Question: If $x$ is a limit point of $A\subseteq \mathbb{R}$, then there exist a sequence in $A$ converging to $x$.
My efforts:
Take $\varepsilon = \frac1n$, $n\in \mathbb{N}$. As $x$ is a limit point, for every $n\in \mathbb{N}$ there exist an $x_n \in A-\{x\}$ such that $|x_n-x|<\varepsilon$. In other words every $\epsilon$-neighborhood of $x$ contains a point of $A$ other than $x$.
So what do I have now?
I have a sequence $\{x_{n}\}$ in $A$ and I want to show that limit of this sequence is $x$
Definition of Limit: Let $\{x_n\}$ be an sequence in $\mathbb{R}$, we say the sequence converges to $x$ if for every $\epsilon > 0$ there exist $N\in \mathbb{N}$ such that $|x_n-x|<\epsilon$ for every $N\geq \mathbb{N}$.
I am not able to use it to complete the last part of my proof. Intuitively I can see that $x_{n}$ converges to $x$.
It's not a good idea to state that $\varepsilon=\frac1n$ for every $n\in\mathbb N$. Is $\varepsilon$ a fixed number or not?

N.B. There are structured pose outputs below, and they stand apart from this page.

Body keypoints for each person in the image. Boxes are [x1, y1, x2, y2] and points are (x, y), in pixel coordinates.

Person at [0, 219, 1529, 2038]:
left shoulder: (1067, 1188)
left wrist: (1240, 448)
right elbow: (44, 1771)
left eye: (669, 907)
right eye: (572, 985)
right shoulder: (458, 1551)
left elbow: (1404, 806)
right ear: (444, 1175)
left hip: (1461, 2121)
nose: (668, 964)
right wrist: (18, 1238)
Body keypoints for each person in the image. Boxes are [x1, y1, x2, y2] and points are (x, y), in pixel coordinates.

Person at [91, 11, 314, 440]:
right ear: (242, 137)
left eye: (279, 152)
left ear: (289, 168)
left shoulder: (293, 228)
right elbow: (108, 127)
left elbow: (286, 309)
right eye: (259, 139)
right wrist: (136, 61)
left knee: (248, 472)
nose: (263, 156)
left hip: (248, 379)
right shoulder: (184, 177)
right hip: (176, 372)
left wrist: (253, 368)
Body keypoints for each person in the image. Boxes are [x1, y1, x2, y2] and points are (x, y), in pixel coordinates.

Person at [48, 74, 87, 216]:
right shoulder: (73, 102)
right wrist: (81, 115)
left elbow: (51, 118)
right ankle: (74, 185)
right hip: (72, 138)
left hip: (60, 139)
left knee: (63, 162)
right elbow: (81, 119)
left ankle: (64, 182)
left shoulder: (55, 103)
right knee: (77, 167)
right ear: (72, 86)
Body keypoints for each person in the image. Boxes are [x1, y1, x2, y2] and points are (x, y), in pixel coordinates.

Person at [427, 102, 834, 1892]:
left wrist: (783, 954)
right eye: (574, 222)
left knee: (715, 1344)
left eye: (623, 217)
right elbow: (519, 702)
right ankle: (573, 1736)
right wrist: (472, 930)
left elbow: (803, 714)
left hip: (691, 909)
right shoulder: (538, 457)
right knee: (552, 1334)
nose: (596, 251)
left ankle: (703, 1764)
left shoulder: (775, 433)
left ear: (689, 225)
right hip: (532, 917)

But you were almost there. For each $n\in\mathbb N$ take $x_n\in A$ such that $|x-x_n|<\frac1n$. I will prove that $\lim_{n\to\infty}x_n=x$. If $\varepsilon>0$, just take $N\in\mathbb N$ such that $\frac1N\leqslant\varepsilon$. Then$$n\geqslant N\implies|x-x_n|<\frac1n\leqslant\frac1N\leqslant\varepsilon.$$